I see that I haven’t gone through this section yet.
I have been interested in home automation for a while now, and I haven’t tested anything before Gladys. My server runs on a pi 3, I did the installation from the « ready-to-use » image ![]()
I now have all kinds of connected hardware, compatible or not with Gladys… We have become fond of voice commands from the Google Assistant at home, and it’s true that my dream would be to get rid of it so that everything is managed by voice, but locally.
I have a bridge and Philips lamps, I tested the integration via the bridge and it works perfectly.
I also have a Xiaomi vacuum cleaner, a Worx lawnmower, Reolink cameras, Iotty shutter switches, a Panasonic heat pump with a CZ-TACG1 module, a Bosch oven…
My dream would be to:
- remove the hue bridge (I would recover an electrical outlet and a bit of accessory consumption), but this remains subject to the implementation of an alternative voice solution,
- be able to control the shutters and the heat pump (which have really bad Android apps that work via the manufacturers’ clouds),
- control the cameras (not just view the images, which I already do today in Gladys): program changes in orientation depending on the time / brightness, navigate between « favorite » positions, trigger or stop a recording, manage motion detections…

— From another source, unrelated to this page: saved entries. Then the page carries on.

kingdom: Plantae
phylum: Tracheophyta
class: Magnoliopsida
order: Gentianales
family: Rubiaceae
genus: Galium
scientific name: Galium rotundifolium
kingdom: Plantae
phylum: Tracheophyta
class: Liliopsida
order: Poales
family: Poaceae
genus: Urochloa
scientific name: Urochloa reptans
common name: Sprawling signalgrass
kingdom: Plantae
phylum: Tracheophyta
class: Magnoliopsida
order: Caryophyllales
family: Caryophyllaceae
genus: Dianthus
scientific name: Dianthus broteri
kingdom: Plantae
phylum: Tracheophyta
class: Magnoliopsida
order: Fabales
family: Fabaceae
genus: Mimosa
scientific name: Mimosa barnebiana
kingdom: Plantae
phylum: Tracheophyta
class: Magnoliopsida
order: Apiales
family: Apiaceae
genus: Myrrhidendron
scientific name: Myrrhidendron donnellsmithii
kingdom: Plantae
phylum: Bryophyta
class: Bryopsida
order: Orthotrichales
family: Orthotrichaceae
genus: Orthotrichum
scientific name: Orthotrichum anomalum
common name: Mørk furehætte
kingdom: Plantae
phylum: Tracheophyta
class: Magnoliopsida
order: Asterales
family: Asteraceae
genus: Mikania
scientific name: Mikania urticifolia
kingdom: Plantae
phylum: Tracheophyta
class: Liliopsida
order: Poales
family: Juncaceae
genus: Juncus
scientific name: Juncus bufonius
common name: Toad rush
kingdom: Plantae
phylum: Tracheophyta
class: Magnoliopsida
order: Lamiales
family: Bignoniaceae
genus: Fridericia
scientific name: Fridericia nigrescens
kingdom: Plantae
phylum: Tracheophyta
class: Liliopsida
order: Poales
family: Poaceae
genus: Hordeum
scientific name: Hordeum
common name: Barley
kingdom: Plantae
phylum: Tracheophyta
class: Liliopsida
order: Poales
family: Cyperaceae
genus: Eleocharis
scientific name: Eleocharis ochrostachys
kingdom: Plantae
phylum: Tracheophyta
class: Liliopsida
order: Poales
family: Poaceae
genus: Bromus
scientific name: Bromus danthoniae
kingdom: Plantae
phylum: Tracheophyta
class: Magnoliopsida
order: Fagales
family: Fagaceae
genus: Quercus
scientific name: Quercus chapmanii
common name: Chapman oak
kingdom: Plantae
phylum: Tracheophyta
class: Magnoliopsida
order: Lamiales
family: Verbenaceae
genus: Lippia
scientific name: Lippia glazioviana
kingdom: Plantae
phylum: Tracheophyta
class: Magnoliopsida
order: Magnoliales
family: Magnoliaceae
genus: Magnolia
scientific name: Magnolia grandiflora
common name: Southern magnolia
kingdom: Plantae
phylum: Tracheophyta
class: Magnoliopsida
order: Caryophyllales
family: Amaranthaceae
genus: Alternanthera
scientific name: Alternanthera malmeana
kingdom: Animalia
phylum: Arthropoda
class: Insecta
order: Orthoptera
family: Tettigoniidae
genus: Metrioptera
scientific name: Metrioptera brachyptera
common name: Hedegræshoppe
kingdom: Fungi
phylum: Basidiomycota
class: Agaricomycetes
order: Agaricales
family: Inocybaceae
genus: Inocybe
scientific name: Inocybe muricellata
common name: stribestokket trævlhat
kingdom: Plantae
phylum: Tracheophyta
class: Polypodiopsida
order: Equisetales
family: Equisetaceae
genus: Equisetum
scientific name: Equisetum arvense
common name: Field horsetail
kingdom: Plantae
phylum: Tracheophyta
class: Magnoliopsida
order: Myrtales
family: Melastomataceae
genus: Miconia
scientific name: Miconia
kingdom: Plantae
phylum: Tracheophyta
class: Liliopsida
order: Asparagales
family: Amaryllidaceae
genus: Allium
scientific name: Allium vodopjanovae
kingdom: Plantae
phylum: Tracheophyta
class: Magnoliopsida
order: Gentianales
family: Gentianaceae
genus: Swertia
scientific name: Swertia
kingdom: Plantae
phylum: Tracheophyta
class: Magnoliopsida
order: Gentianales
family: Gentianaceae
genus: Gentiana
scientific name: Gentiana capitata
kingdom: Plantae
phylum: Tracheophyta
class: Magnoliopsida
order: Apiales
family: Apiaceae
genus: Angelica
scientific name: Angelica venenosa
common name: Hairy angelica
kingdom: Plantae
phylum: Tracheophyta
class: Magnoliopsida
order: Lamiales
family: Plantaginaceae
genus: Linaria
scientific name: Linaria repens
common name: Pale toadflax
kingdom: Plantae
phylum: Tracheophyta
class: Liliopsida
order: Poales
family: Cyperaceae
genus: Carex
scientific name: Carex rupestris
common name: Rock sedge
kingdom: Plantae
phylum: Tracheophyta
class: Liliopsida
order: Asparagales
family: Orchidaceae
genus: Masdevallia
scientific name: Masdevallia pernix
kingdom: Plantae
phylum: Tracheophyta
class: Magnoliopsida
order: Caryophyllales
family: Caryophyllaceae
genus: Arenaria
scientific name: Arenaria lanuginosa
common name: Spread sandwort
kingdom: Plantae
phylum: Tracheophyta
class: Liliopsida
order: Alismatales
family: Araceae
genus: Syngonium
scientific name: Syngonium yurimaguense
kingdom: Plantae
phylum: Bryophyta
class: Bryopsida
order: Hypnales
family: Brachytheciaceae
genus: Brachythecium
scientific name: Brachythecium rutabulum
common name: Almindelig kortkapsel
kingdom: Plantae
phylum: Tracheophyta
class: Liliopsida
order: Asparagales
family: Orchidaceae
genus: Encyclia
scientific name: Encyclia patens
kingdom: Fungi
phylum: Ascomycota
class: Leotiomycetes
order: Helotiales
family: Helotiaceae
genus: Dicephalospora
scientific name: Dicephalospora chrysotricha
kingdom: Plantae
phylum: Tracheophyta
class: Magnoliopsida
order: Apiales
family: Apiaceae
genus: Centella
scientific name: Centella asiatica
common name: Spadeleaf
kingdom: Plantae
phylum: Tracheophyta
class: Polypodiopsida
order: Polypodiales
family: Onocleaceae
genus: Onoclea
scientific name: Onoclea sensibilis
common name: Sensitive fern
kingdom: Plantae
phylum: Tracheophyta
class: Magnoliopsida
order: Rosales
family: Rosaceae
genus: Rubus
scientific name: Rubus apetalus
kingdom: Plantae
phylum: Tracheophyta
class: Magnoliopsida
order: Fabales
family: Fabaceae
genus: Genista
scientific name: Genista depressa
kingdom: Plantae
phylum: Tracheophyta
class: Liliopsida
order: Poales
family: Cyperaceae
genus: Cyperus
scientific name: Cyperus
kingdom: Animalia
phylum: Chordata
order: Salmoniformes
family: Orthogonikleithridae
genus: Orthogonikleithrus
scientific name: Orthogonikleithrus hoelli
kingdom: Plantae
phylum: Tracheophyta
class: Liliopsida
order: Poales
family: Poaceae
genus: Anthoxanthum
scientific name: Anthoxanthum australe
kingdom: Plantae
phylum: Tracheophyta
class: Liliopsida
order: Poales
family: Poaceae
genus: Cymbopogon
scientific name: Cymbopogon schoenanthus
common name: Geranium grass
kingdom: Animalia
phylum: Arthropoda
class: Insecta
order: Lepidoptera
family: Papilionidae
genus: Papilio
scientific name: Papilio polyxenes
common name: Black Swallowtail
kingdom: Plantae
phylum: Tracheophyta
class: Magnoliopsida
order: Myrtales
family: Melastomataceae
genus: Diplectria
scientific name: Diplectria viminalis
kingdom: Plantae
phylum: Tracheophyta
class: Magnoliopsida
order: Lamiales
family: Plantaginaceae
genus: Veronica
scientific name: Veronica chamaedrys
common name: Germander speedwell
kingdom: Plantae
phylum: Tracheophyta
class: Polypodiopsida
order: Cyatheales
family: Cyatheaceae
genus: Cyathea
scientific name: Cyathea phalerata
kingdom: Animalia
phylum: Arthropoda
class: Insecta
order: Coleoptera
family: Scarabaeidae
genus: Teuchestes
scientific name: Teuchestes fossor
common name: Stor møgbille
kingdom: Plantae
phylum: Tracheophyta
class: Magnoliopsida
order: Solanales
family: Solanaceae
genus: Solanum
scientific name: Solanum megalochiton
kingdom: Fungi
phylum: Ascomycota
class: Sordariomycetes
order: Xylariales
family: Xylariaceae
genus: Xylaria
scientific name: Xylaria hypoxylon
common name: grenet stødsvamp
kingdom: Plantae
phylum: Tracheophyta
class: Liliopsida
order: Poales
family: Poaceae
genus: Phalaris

- control the vacuum cleaner and the lawnmower (start/stop manually or on programming).
In short, all this seems a bit complicated given the heterogeneous nature of the park, and above all the functioning of certain devices, not necessarily very open.
I saw that work exists on certain families of devices:
For Panasonic heat pumps/air conditioners:
GitHub - heishamon/HeishaMon: Panasonic Aquarea air-water H, J, K, L and M series MQTT gateway · GitHub
GitHub - lsochanowski/Aquarea2mqtt: Wrapper for Panasonic Aquarea Service Cloud to MQTT for a smart home integration like Home-Assistant (or for some machine learning) · GitHub
For Reolink cameras:
GitHub - berfenger/cam2mqtt: Control IP cameras through MQTT reliably. Supports ONVIF (motion) and HTTP (reolink) control APIs. · GitHub
and there are surely many others.
I tinker more than I develop, so I don’t think I can contribute much on that side, on the other hand if there is a need for tests or other on the hardware I have, no problem.
By the way, a small question about the integration of new equipment models: in the absence of an open API and manufacturer documentation, what is the method? APK dissection?
To conclude, I have already said it in another topic but it can never be repeated enough: congratulations and thank you for all the work already accomplished.